Are you able to attend the surgery in an individual capacity – and ask questions – with your “community hat” on, rather than as a politician or business? If so, you’re very welcome to come along.
If you need help using the internet to campaign for political reasons, or to improve your business, then the Surgery isn’t the place for you.

Another, increasingly common, enquiry I receive is “I’m unemployed and trying to get my freelance business running. I need some help with social media.” I usually reply with links to other meetups that may be more suitable, such as the Birmingham Social Media Cafe.

I hope this text is useful for other surgery managers who may wonder how to handle enquiries and keep the surgery focused on the voluntary and community groups the surgery is there to help – those very organisations doing great work that inspires the helpers to keep coming back. I also hope this gives you more of an insight into coordinating a surgery and my personal view on who the surgeries are for.

I’d be interested to hear from others on how they handle this.

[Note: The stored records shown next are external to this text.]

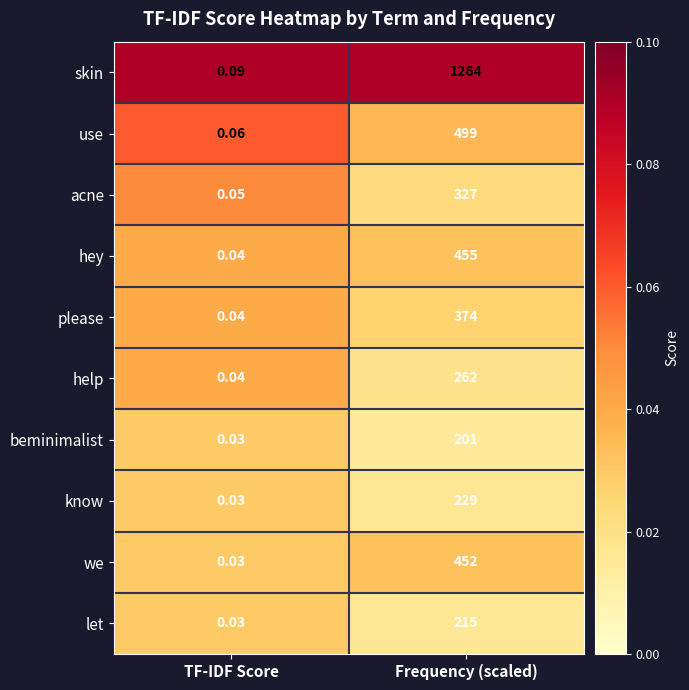

Where is use nearest to the value 249?

TF-IDF Score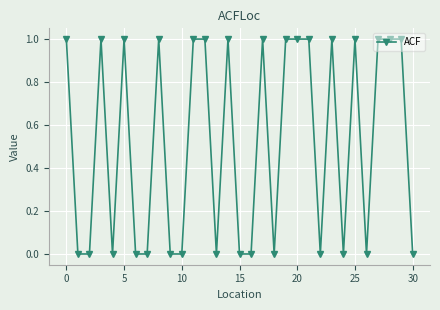

Reading left to right, transcribe all the data shown in this chart.

1	0	0	1	0	1	0	0	1	0	0	1	1	0	1	0	0	1	0	1	1	1	0	1	0	1	0	1	1	1	0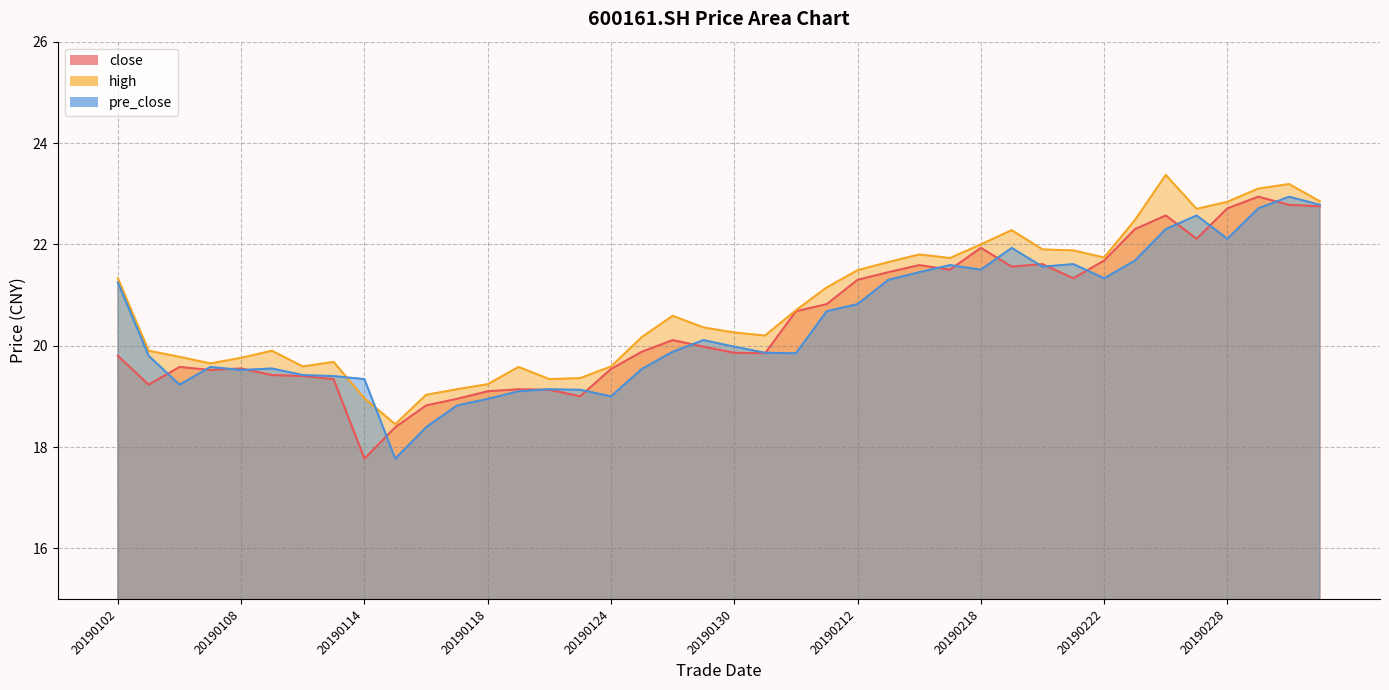

At which category does the chart reach its minimum across all series?

20190114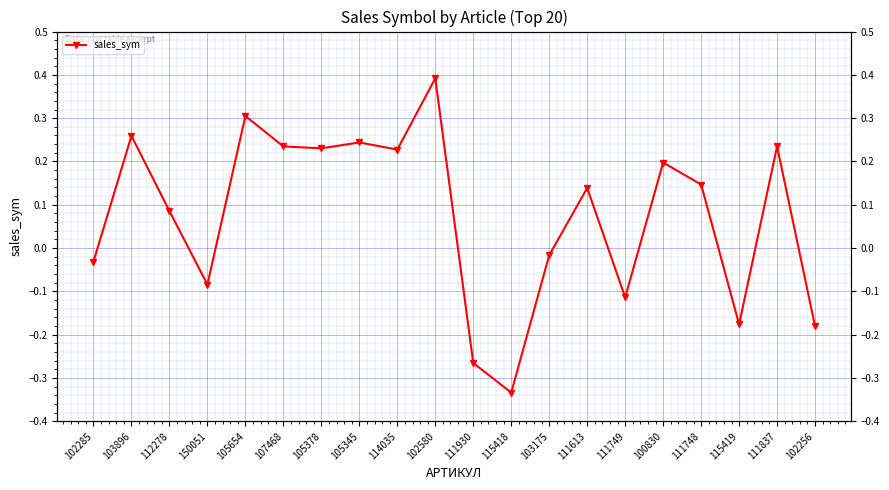

What is the difference between the maximum and minimum values?

0.7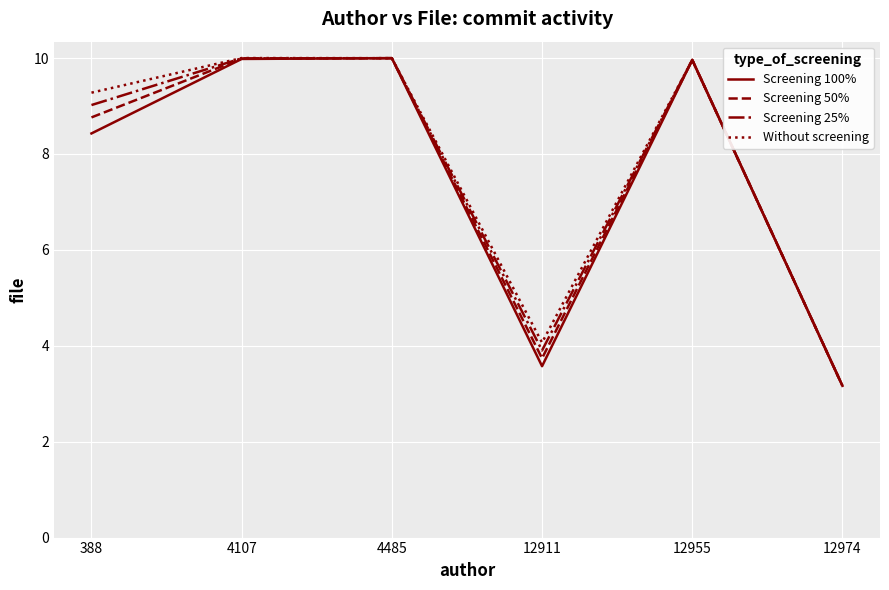

Where is Screening 50% nearest to the value 6?

12911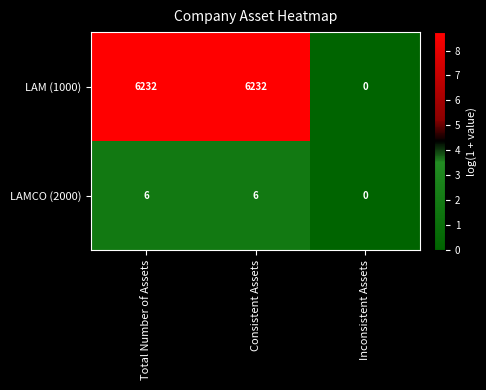

The LAM (1000) series shows 6232 at Consistent Assets. True or false?

True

  1. Andrew Brigthwell says:

    Sometimes when I’ve been confronted by someone who doesn’t really meet the strict definition of who we help I’ve suggested that I don’t mind helping once, but if they come back I’d like them to help as a surgeon themselves. I’m not sure how successful this tactic is, but I remember that I was confused exactly about why I was turning up at my first surgery and then it all sort of just fell into place.

    • Nick Booth says:

      Ideally the person who organised the surgery will filter out the folks who probably are not the main beneficiaries – for example, people running a business, those working at lark public sector bodies, political parties, someone wanting to know how to start using the web – the people the surgeries are designed to help are local small community groups and charities and active citizens. Why? Because mostly surgeons are volunteers – so they want to be helping people who are also volunteers and don’t necc want to be helping people they may have some clear ideological problem with!

    • Roddie Grant says:

      Gavin’s comment about multiple hats and Andrew’s comment about first-time confusion reflect my experience. I, too, came to my first surgery with an imprecise idea of what it was for. I was representing a community group, but looking for advice on how to include social media links in website code; there’s no doubt that such help would have been useful for my business as well.

      After half an hour with the wonderful Nick Booth I understood a great deal more about social media – things I hadn’t known I didn’t know – and also about the role of surgeries.

      The fact that coding wasn’t mentioned didn’t matter a jot, but if I’d known that in advance, I probably wouldn’t have gone, and that would have been my significant loss.

  2. Marcus says:

    Hi there, I’ve found surgeries great for practical digi stuff (see weoleypedia – new wiki started with Paganel School), but also interested in meeting folk and, well, networking too. I’ve recently started running Hall Green Arts Forum and aware many artists in our patch need help with funding applications and digi stuff. Do you think combining the two in surgery form might work? M

    • Gavin Wray says:

      Hi Marcus. Thanks for the comment. Nice to see Weoleypedia up and running after meeting you at the Birmingham surgery.

      I think the surgery format could definitely be used as you describe. A venue that’s easy to get to and based in the community, a relaxed atmosphere, and people willing to share knowledge and skills – worth a try!

  3. Lorna Prescott says:

    Thanks Gavin, it’s really helpful to have your response here to reference and probably use in future. It’s also a good reminder of one of the commitments surgery managers make – to have a look at people who have booked, in advance of the surgery. The Social Media Surgery + website makes this simple.